Designing social computing systems / social media systems is difficult.  This is at least partially because our existing design strategies don’t work very well for the extremely-social systems like Facebook or delicious.com.  The basic problem comes from trying to straightforwardly apply user-centered design.  You certainly can put a user in a lab and watch them use these social systems.  But that won’t actually help you understand their design much.  At best, it can suggest a few minor tweaks.   But the problem is that users don’t use these systems by themselves; they use these systems are part of a (sometimes rather large) group.  And many (most) of the actions of a user are reactions to things other users have said or done.  Basically, what this means is that when designing these social systems, you can’t look at users in isolation.  Treating users as if they were independent doesn’t work.

But it is actually more complicated than that.  These systems frequently don’t work unless users behave in specific ways.  Delicious doesn’t work as a social system unless people bookmark pages of interest.  Digg depends on users voting on stories in a consistent and coherent way.  Wikipedia depends on logical contributions and collaboration across editors.  Designing technologies like this is more than just making it easy to do this required behavior; it is important for the rest of the system that users behave correctly.

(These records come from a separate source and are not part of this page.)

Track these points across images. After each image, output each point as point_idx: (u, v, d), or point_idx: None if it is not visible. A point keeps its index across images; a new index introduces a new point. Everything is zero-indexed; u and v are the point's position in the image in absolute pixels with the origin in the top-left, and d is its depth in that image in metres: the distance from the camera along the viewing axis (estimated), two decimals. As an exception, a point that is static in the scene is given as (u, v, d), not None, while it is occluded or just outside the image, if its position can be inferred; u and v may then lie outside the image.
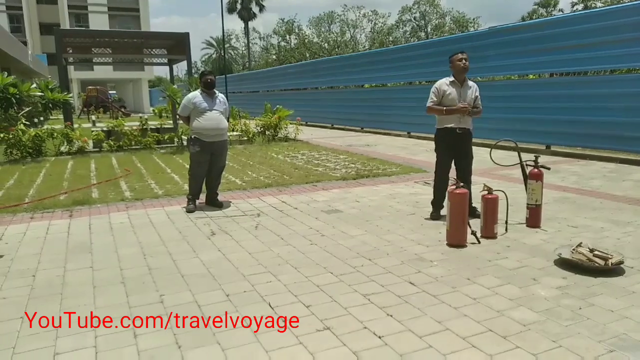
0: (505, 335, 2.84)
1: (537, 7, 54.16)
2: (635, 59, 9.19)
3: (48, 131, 11.84)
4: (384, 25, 54.78)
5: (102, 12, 48.13)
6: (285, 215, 5.75)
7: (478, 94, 5.42)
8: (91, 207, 6.25)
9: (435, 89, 5.30)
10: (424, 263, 4.06)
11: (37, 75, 29.46)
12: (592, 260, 3.78)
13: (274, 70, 30.85)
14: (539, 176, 5.01)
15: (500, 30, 12.29)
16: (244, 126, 14.86)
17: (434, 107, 5.30)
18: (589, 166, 9.02)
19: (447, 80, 5.32)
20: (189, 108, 6.06)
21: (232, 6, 57.11)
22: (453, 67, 5.30)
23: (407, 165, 9.22)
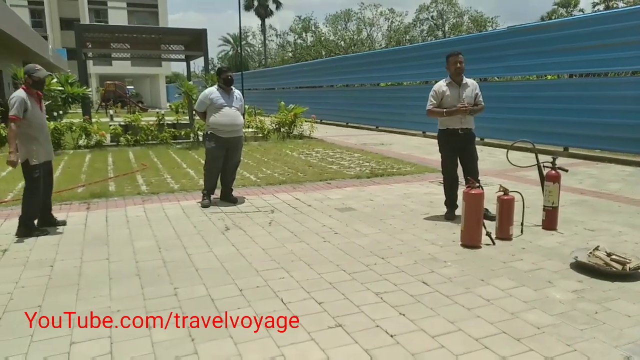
0: (518, 337, 2.82)
1: (557, 7, 53.35)
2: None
3: (67, 125, 12.03)
4: (400, 23, 54.48)
5: (121, 7, 48.65)
6: (298, 212, 5.76)
7: (478, 91, 5.37)
8: (108, 200, 6.34)
9: (434, 92, 5.31)
10: (437, 263, 4.04)
11: (57, 70, 29.89)
12: (609, 264, 3.73)
13: (289, 67, 30.91)
14: (556, 178, 4.94)
15: (518, 30, 12.14)
16: (259, 123, 14.92)
17: (434, 109, 5.29)
18: (608, 169, 8.88)
19: (445, 81, 5.32)
20: (206, 104, 6.10)
21: (249, 3, 57.29)
22: (448, 68, 5.28)
23: (422, 165, 9.17)
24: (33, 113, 4.74)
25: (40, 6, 45.92)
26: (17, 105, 4.62)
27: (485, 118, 8.92)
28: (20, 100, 4.64)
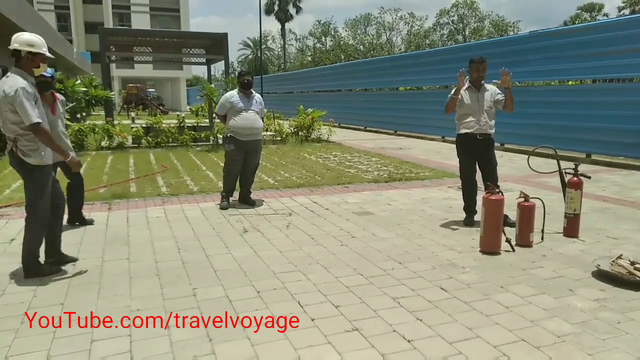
0: (538, 345, 2.78)
1: (581, 12, 52.54)
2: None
3: (90, 126, 12.27)
4: (420, 28, 54.24)
5: (144, 12, 49.49)
6: (316, 215, 5.78)
7: (499, 96, 5.29)
8: (129, 201, 6.44)
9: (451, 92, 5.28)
10: (455, 269, 4.01)
11: (81, 72, 30.53)
12: (632, 273, 3.65)
13: (308, 71, 31.02)
14: (578, 185, 4.86)
15: (541, 35, 11.98)
16: (278, 126, 14.99)
17: (447, 101, 5.27)
18: (631, 176, 8.69)
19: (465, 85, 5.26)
20: (226, 107, 6.17)
21: (270, 7, 57.73)
22: (470, 72, 5.25)
23: (441, 170, 9.11)
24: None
25: (66, 10, 47.01)
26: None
27: (505, 123, 8.87)
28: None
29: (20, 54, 3.66)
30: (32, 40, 3.68)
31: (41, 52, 3.70)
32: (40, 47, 3.70)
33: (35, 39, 3.70)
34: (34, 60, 3.71)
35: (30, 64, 3.70)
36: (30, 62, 3.70)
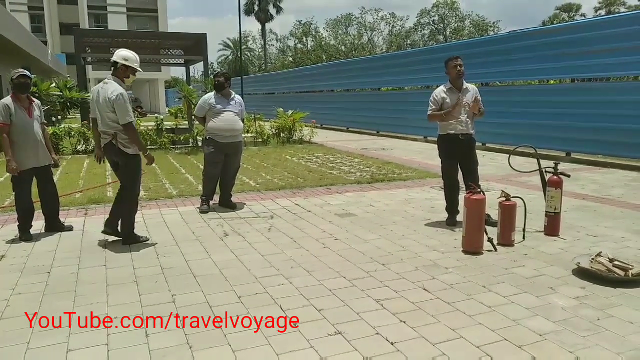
0: (520, 344, 2.78)
1: (559, 12, 53.49)
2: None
3: (65, 130, 12.01)
4: (402, 28, 54.59)
5: (120, 12, 48.74)
6: (298, 217, 5.73)
7: (479, 96, 5.33)
8: (106, 206, 6.28)
9: (433, 98, 5.30)
10: (438, 269, 4.00)
11: (56, 75, 29.90)
12: (611, 270, 3.69)
13: (289, 72, 30.93)
14: (558, 183, 4.91)
15: (520, 35, 12.14)
16: (259, 128, 14.90)
17: (433, 113, 5.27)
18: (610, 174, 8.84)
19: (445, 87, 5.29)
20: (205, 109, 6.08)
21: (250, 8, 57.45)
22: (448, 72, 5.25)
23: (423, 170, 9.14)
24: (16, 117, 4.77)
25: (40, 11, 46.03)
26: (0, 111, 4.68)
27: (486, 123, 8.93)
28: (3, 106, 4.70)
29: (117, 65, 4.61)
30: (127, 56, 4.65)
31: (132, 66, 4.67)
32: (133, 62, 4.67)
33: (130, 55, 4.68)
34: (126, 72, 4.67)
35: (123, 74, 4.66)
36: (123, 72, 4.66)
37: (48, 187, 5.12)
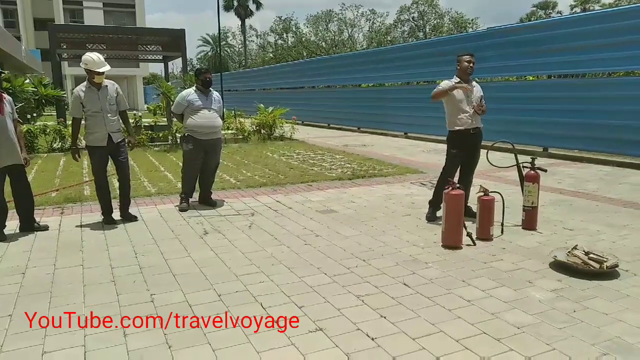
0: (499, 337, 2.81)
1: (536, 9, 54.25)
2: (633, 62, 9.17)
3: (40, 127, 11.75)
4: (382, 24, 54.71)
5: (97, 7, 47.83)
6: (279, 214, 5.71)
7: (482, 94, 5.37)
8: (83, 205, 6.19)
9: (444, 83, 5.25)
10: (418, 264, 4.03)
11: (30, 71, 29.23)
12: (587, 263, 3.76)
13: (270, 68, 30.78)
14: (535, 178, 4.99)
15: (498, 31, 12.28)
16: (239, 124, 14.79)
17: (438, 90, 5.15)
18: (586, 169, 9.03)
19: (453, 80, 5.27)
20: (183, 105, 5.99)
21: (229, 3, 56.83)
22: (460, 67, 5.24)
23: (404, 166, 9.19)
24: None
25: (13, 6, 44.80)
26: None
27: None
28: None
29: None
30: (85, 59, 5.14)
31: (90, 69, 5.14)
32: (92, 64, 5.13)
33: (88, 58, 5.13)
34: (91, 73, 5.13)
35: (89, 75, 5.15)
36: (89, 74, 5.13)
37: (22, 186, 4.99)
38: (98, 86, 5.21)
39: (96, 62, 5.06)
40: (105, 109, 5.23)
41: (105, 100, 5.23)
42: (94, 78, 5.11)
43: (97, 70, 5.06)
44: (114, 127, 5.33)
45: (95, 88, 5.19)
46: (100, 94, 5.22)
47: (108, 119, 5.24)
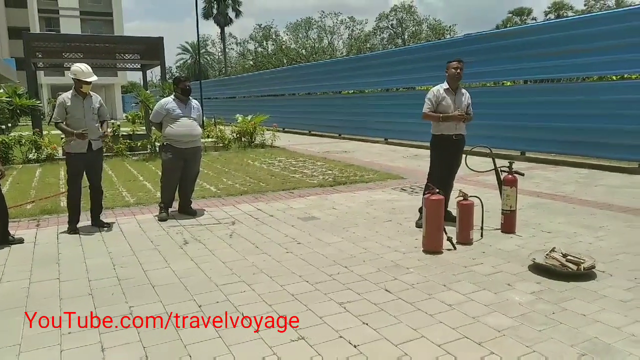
0: (480, 341, 2.83)
1: (512, 16, 55.35)
2: (607, 67, 9.42)
3: (15, 138, 11.50)
4: (361, 32, 55.15)
5: (74, 16, 47.23)
6: (260, 223, 5.67)
7: (470, 101, 5.45)
8: (59, 216, 6.06)
9: (432, 95, 5.31)
10: (400, 270, 4.04)
11: (5, 81, 28.62)
12: (565, 265, 3.82)
13: (250, 76, 30.72)
14: (513, 182, 5.05)
15: (475, 38, 12.48)
16: (220, 132, 14.70)
17: (430, 114, 5.30)
18: (562, 172, 9.20)
19: (442, 87, 5.33)
20: (162, 114, 5.93)
21: (208, 11, 56.58)
22: (448, 73, 5.32)
23: (385, 172, 9.23)
24: None
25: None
26: None
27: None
28: None
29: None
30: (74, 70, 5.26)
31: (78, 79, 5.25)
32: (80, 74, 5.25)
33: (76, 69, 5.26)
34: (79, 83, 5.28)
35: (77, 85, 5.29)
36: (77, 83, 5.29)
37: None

Incentive-centered design is a different way of thinking about designing these systems that is being developed at the University of Michigan.  First, the designer figures out what behaviors are necessary and important for the system to function properly.   And then second, the designer designs a technology that induces (or encourages) the appropriate behaviors from its users.  It is different from user-centered design because it focuses primarily on behavior, and how the technology influences how users choose to behave.  It also focuses on positively influencing behavior: it tries to encourage good behaviors rather than trying to eliminate difficulties and problems.

It is important to remember that both parts of the design philosophy are important.  It is not always easy to know what behaviors are appropriate.  Tools like game theory are vital to understanding how users react to each other, and how users’ actions aggregate to form system-level properties.   And once the designer understand how he or she wants users to behave, getting users to behave in that way is difficult.   Technology can only do so much in influencing how users treat the system, and we don’t have much research into appropriate designs for encouraging specific behaviors.

Separating the design process into these two steps also provides guidance for my research agenda.  Both steps in the process need research support.